普通にやったら三流サスペンスになってしまいそうな本を、情緒面だけを描くことに特化して映像に落とし込んでいます。
しかし、作品としてはそれほど面白いモノにはなっていなかった。
それはプロットの話。
監督はそのプロットから抽出しまくって本作のようなスタイルに落とし込んでいます。
制作サイドはこんなもん売れるのかとヒヤヒヤしたんじゃないでしょうか。
本編ですが、ある親子の話です。
親と娘の心の交流が一切無い。有るように見えて無い。無いように見せて有るように思わせるも、やっぱり無い。
あったとしても上っ面。
全てお互いを思いやったという自己満足のすれ違い。
同時に、オーストラリアという文化的に遅れているという背景を上手く使っています。
母の好む宗教的な音楽と娘の好きなガールズバンドの対比がそのまま親子関係に。
昨日見た「さよなら、さよならハリウッド」ではアレンと息子のジャズvsパンクという図式がありましたが、これは成熟してしまうとお互いに歩み寄れる部分がある。
しかし、本作の背景ではそこまでの成熟はない。
かなり邦画に近い感覚で見られます。
オーストラリア映画と言うことで景色があまりにも異色なので外国映画なのですが、この映画のエッセンスは邦画に必要な部分だと思います。

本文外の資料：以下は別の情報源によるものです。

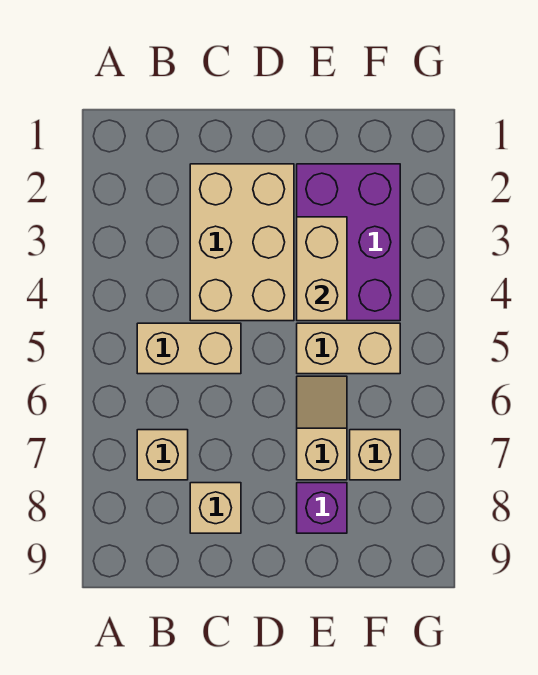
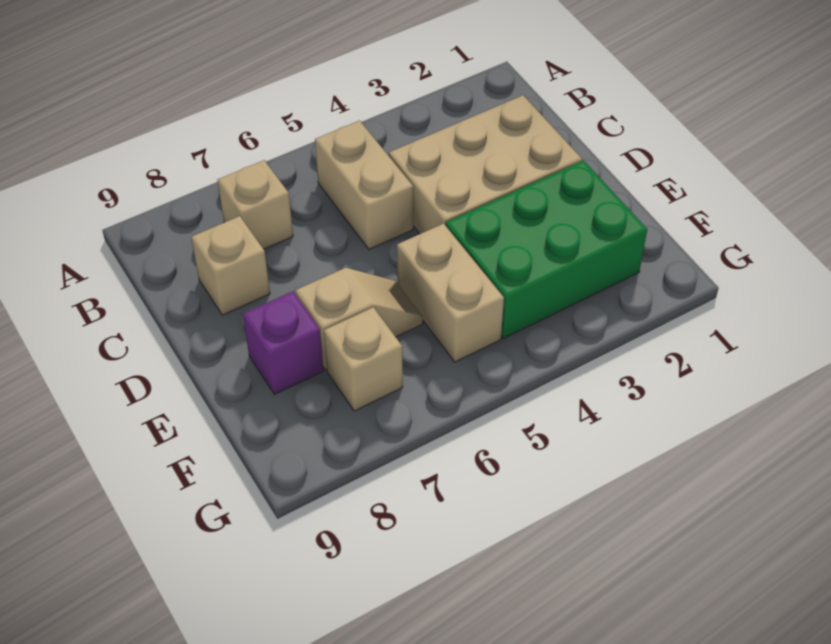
purple brick E2:F4 level 1 -> green brick E2:F4 level 1
tan brick E3:E4 level 2 -> none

画作りも相当こだわっている。大げさすぎるかもしれませんが、あまり見たことのない風景の連続。
娯楽としてはあまり面白くないかもしれませんが、画面がブラックアウトした瞬間に監督の思惑が見える映画です。
ある意味、文芸作品です。
デートで観る映画じゃありませんが、好きな人は好きなんじゃないでしょうか。
ハラハラドキドキのサスペンスじゃありません。
私は好きです。もう一度は観ませんが。